The page after each chapter's last page provides one of the evidence lists that players use in the board game to keep track of eliminated suspects, rooms and weapons. The solution is printed on the following page, but upside down.


While each mini-mystery contains seven characters (Mr. Boddy and his six guests), only the guests are suspects. Mr. Boddy goes to great lengths to assure the reader that he won't participate in any shenanigans, and it's important to remember that he won't be involved in the solution regardless of how innocent the mindpuzzle is. One, for instance, required the reader to determine where the guests were sitting at the dinner table based on a variety of clues.

So who are these conniving charming individuals? Let's find out:

Colonel Mustard: As his title suggests, Mustard is a military man. Even though he's no longer on active duty, he lives for protocol and his hot temper leads him to challenge people (and even inanimate objects, on occasion) to duels. It goes without saying that he is very easily insulted.

Mrs. Peacock: This lady is a little too prim and proper for most people's liking; she's obsessed with etiquette, lives for modesty and thinks everything is rude. Of course, she doesn't necessarily think that stealing is particularly rude as long as she's the one benefitting from it.

Mr. Green: Green being the colour of both money and envy, Mr. Green isn't short on either. He's described as a businessman who would cheat anyone -- even his own mother -- for the sake of a quick dollar. He can be particularly bossy and short-tempered when he doesn't get what he wants, which is usually money. He's also vain.

Professor Plum: The most intellectual of Mr. Boddy's frequent guests, Professor Plum is also a tremendous scatterbrain. He often forgets things from one moment to the next, from where he left his keys to which mansion room a construction team left a gigantic bomb in.

Miss Scarlet: A vain beauty whose love of money is surpassed only by her love of herself (and possibly jewelry). She is also the most jealous of the characters and is the most likely to commit a crime of passion.

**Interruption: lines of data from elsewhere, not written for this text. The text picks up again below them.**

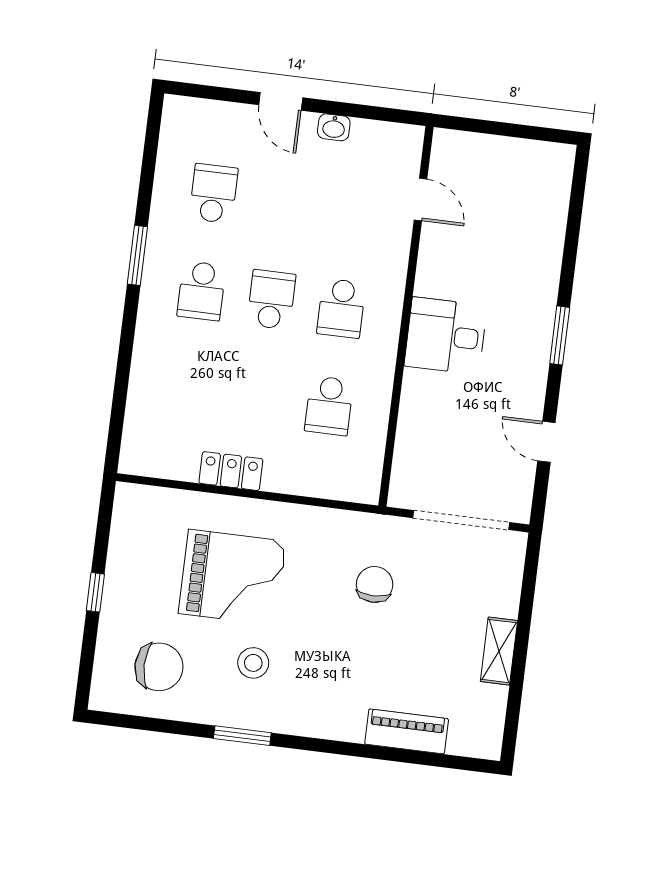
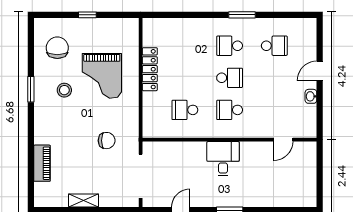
locker: (231, 471) -> (150, 69), width x1.53
chair: (159, 667) -> (57, 48), turned 180

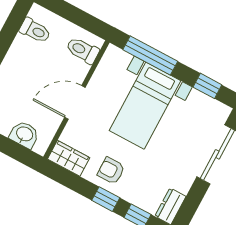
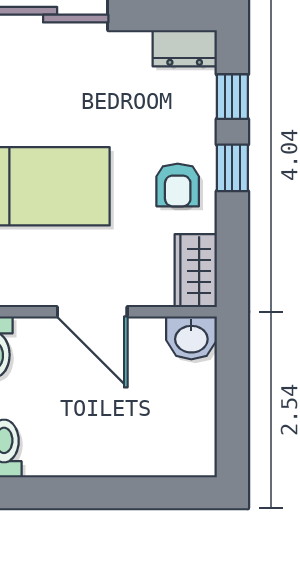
washbasin: (24, 134) -> (191, 338), moved, turned -90

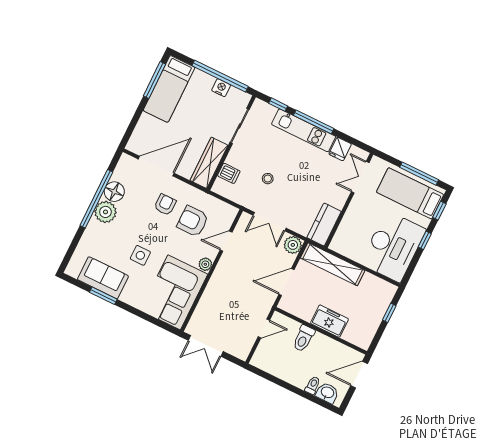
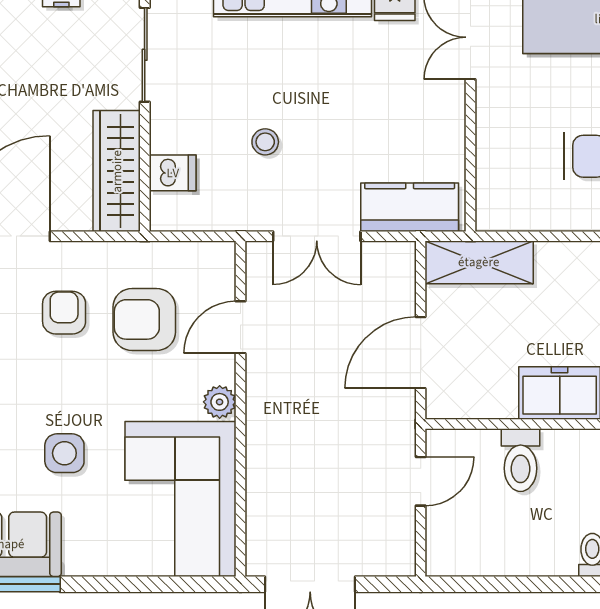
kitchen counter: (324, 225) -> (410, 207), moved, turned 90
plant: (293, 245) -> (394, 263), removed
shelving: (333, 264) -> (479, 262), width x0.68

Mrs. White: Not so much a guest as a staff member, Mrs. White is Mr. Boddy's maid. She is a master of doublespeak and is very talented at being sociable to her boss and his guests to their faces while making snide remarks behind their backs. She knows the mansion and its owner better than any of the other suspects.

Book list


For books that deal with, among other things, murder, theft and betrayal, the Clue books are certainly lighthearted. They capture and maintain the spirit of the original board game and are far more faithful to it than the film or even the Clue Jr. books. The writing is light and even humorous, and the solutions go beyond the simple "answer" for each mystery; they provide some (often amusing) insight into the events that surrounded the revelations. For instance, in one (admittedly less grave) mini-mystery, the reader must determine which of Mr. Boddy's mother's old hats each guest is wearing after he has them keep swapping. The solution not only provides the answer, but explains that Mr. Boddy took a photo of the outfitted guests and threatened to have it printed in the local paper if they ever tried to rob him again.


Since the last of these books was published in 1997, they are difficult to find in mainstream bookstores and are safe to deem out of print. Used copies can be purchased through reputable booksale websites (Amazon, for instance) and possibly on eBay. I was recently two books short of the whole set when I found the remaining books on Amazon for less than $2 each.

Otherwise, there's no telling what you might find at a used bookstore.

Nostalgic charm

Yes, I have the whole set. No, I'm never getting rid of them. I bought the first two at a school book fair; they were packaged together. I bought the rest individually over time and finished the set earlier this year. They now live happily on my bookshelf next to the likes of Virginia Woolf and George Orwell. Sometimes I still dig them out; they make me smile.